## Work instruction
Here the job is to retype the data word for word while leaving the pictures aside.

+ + + +

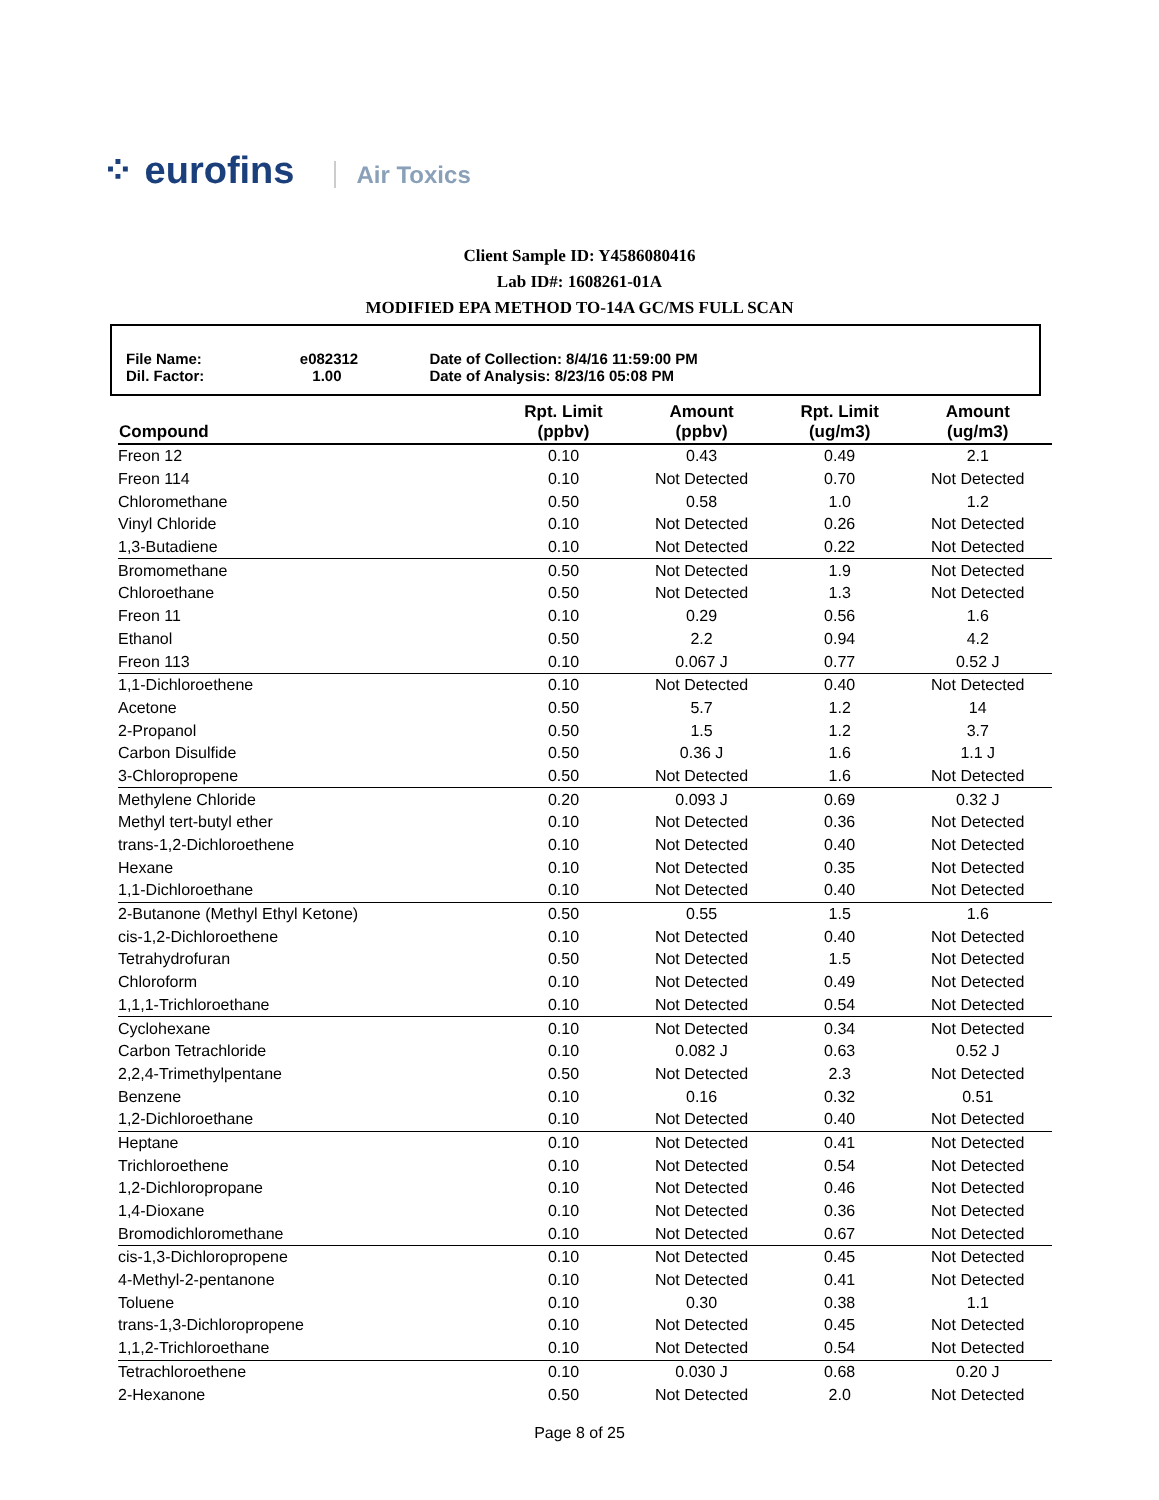⁘ eurofins Air Toxics
Client Sample ID: Y4586080416
Lab ID#: 1608261-01A
MODIFIED EPA METHOD TO-14A GC/MS FULL SCAN
| File Name: | e082312 | Date of Collection: 8/4/16 11:59:00 PM |
| Dil. Factor: | 1.00 | Date of Analysis: 8/23/16 05:08 PM |
| Compound | Rpt. Limit (ppbv) | Amount (ppbv) | Rpt. Limit (ug/m3) | Amount (ug/m3) |
| --- | --- | --- | --- | --- |
| Freon 12 | 0.10 | 0.43 | 0.49 | 2.1 |
| Freon 114 | 0.10 | Not Detected | 0.70 | Not Detected |
| Chloromethane | 0.50 | 0.58 | 1.0 | 1.2 |
| Vinyl Chloride | 0.10 | Not Detected | 0.26 | Not Detected |
| 1,3-Butadiene | 0.10 | Not Detected | 0.22 | Not Detected |
| Bromomethane | 0.50 | Not Detected | 1.9 | Not Detected |
| Chloroethane | 0.50 | Not Detected | 1.3 | Not Detected |
| Freon 11 | 0.10 | 0.29 | 0.56 | 1.6 |
| Ethanol | 0.50 | 2.2 | 0.94 | 4.2 |
| Freon 113 | 0.10 | 0.067 J | 0.77 | 0.52 J |
| 1,1-Dichloroethene | 0.10 | Not Detected | 0.40 | Not Detected |
| Acetone | 0.50 | 5.7 | 1.2 | 14 |
| 2-Propanol | 0.50 | 1.5 | 1.2 | 3.7 |
| Carbon Disulfide | 0.50 | 0.36 J | 1.6 | 1.1 J |
| 3-Chloropropene | 0.50 | Not Detected | 1.6 | Not Detected |
| Methylene Chloride | 0.20 | 0.093 J | 0.69 | 0.32 J |
| Methyl tert-butyl ether | 0.10 | Not Detected | 0.36 | Not Detected |
| trans-1,2-Dichloroethene | 0.10 | Not Detected | 0.40 | Not Detected |
| Hexane | 0.10 | Not Detected | 0.35 | Not Detected |
| 1,1-Dichloroethane | 0.10 | Not Detected | 0.40 | Not Detected |
| 2-Butanone (Methyl Ethyl Ketone) | 0.50 | 0.55 | 1.5 | 1.6 |
| cis-1,2-Dichloroethene | 0.10 | Not Detected | 0.40 | Not Detected |
| Tetrahydrofuran | 0.50 | Not Detected | 1.5 | Not Detected |
| Chloroform | 0.10 | Not Detected | 0.49 | Not Detected |
| 1,1,1-Trichloroethane | 0.10 | Not Detected | 0.54 | Not Detected |
| Cyclohexane | 0.10 | Not Detected | 0.34 | Not Detected |
| Carbon Tetrachloride | 0.10 | 0.082 J | 0.63 | 0.52 J |
| 2,2,4-Trimethylpentane | 0.50 | Not Detected | 2.3 | Not Detected |
| Benzene | 0.10 | 0.16 | 0.32 | 0.51 |
| 1,2-Dichloroethane | 0.10 | Not Detected | 0.40 | Not Detected |
| Heptane | 0.10 | Not Detected | 0.41 | Not Detected |
| Trichloroethene | 0.10 | Not Detected | 0.54 | Not Detected |
| 1,2-Dichloropropane | 0.10 | Not Detected | 0.46 | Not Detected |
| 1,4-Dioxane | 0.10 | Not Detected | 0.36 | Not Detected |
| Bromodichloromethane | 0.10 | Not Detected | 0.67 | Not Detected |
| cis-1,3-Dichloropropene | 0.10 | Not Detected | 0.45 | Not Detected |
| 4-Methyl-2-pentanone | 0.10 | Not Detected | 0.41 | Not Detected |
| Toluene | 0.10 | 0.30 | 0.38 | 1.1 |
| trans-1,3-Dichloropropene | 0.10 | Not Detected | 0.45 | Not Detected |
| 1,1,2-Trichloroethane | 0.10 | Not Detected | 0.54 | Not Detected |
| Tetrachloroethene | 0.10 | 0.030 J | 0.68 | 0.20 J |
| 2-Hexanone | 0.50 | Not Detected | 2.0 | Not Detected |
Page 8 of 25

+ + + +

## Result for this exercise
⁘ eurofins Air Toxics
Client Sample ID: Y4586080416
Lab ID#: 1608261-01A
MODIFIED EPA METHOD TO-14A GC/MS FULL SCAN
| File Name: | e082312 | Date of Collection: 8/4/16 11:59:00 PM |
| Dil. Factor: | 1.00 | Date of Analysis: 8/23/16 05:08 PM |
| Compound | Rpt. Limit (ppbv) | Amount (ppbv) | Rpt. Limit (ug/m3) | Amount (ug/m3) |
| --- | --- | --- | --- | --- |
| Freon 12 | 0.10 | 0.43 | 0.49 | 2.1 |
| Freon 114 | 0.10 | Not Detected | 0.70 | Not Detected |
| Chloromethane | 0.50 | 0.58 | 1.0 | 1.2 |
| Vinyl Chloride | 0.10 | Not Detected | 0.26 | Not Detected |
| 1,3-Butadiene | 0.10 | Not Detected | 0.22 | Not Detected |
| Bromomethane | 0.50 | Not Detected | 1.9 | Not Detected |
| Chloroethane | 0.50 | Not Detected | 1.3 | Not Detected |
| Freon 11 | 0.10 | 0.29 | 0.56 | 1.6 |
| Ethanol | 0.50 | 2.2 | 0.94 | 4.2 |
| Freon 113 | 0.10 | 0.067 J | 0.77 | 0.52 J |
| 1,1-Dichloroethene | 0.10 | Not Detected | 0.40 | Not Detected |
| Acetone | 0.50 | 5.7 | 1.2 | 14 |
| 2-Propanol | 0.50 | 1.5 | 1.2 | 3.7 |
| Carbon Disulfide | 0.50 | 0.36 J | 1.6 | 1.1 J |
| 3-Chloropropene | 0.50 | Not Detected | 1.6 | Not Detected |
| Methylene Chloride | 0.20 | 0.093 J | 0.69 | 0.32 J |
| Methyl tert-butyl ether | 0.10 | Not Detected | 0.36 | Not Detected |
| trans-1,2-Dichloroethene | 0.10 | Not Detected | 0.40 | Not Detected |
| Hexane | 0.10 | Not Detected | 0.35 | Not Detected |
| 1,1-Dichloroethane | 0.10 | Not Detected | 0.40 | Not Detected |
| 2-Butanone (Methyl Ethyl Ketone) | 0.50 | 0.55 | 1.5 | 1.6 |
| cis-1,2-Dichloroethene | 0.10 | Not Detected | 0.40 | Not Detected |
| Tetrahydrofuran | 0.50 | Not Detected | 1.5 | Not Detected |
| Chloroform | 0.10 | Not Detected | 0.49 | Not Detected |
| 1,1,1-Trichloroethane | 0.10 | Not Detected | 0.54 | Not Detected |
| Cyclohexane | 0.10 | Not Detected | 0.34 | Not Detected |
| Carbon Tetrachloride | 0.10 | 0.082 J | 0.63 | 0.52 J |
| 2,2,4-Trimethylpentane | 0.50 | Not Detected | 2.3 | Not Detected |
| Benzene | 0.10 | 0.16 | 0.32 | 0.51 |
| 1,2-Dichloroethane | 0.10 | Not Detected | 0.40 | Not Detected |
| Heptane | 0.10 | Not Detected | 0.41 | Not Detected |
| Trichloroethene | 0.10 | Not Detected | 0.54 | Not Detected |
| 1,2-Dichloropropane | 0.10 | Not Detected | 0.46 | Not Detected |
| 1,4-Dioxane | 0.10 | Not Detected | 0.36 | Not Detected |
| Bromodichloromethane | 0.10 | Not Detected | 0.67 | Not Detected |
| cis-1,3-Dichloropropene | 0.10 | Not Detected | 0.45 | Not Detected |
| 4-Methyl-2-pentanone | 0.10 | Not Detected | 0.41 | Not Detected |
| Toluene | 0.10 | 0.30 | 0.38 | 1.1 |
| trans-1,3-Dichloropropene | 0.10 | Not Detected | 0.45 | Not Detected |
| 1,1,2-Trichloroethane | 0.10 | Not Detected | 0.54 | Not Detected |
| Tetrachloroethene | 0.10 | 0.030 J | 0.68 | 0.20 J |
| 2-Hexanone | 0.50 | Not Detected | 2.0 | Not Detected |
Page 8 of 25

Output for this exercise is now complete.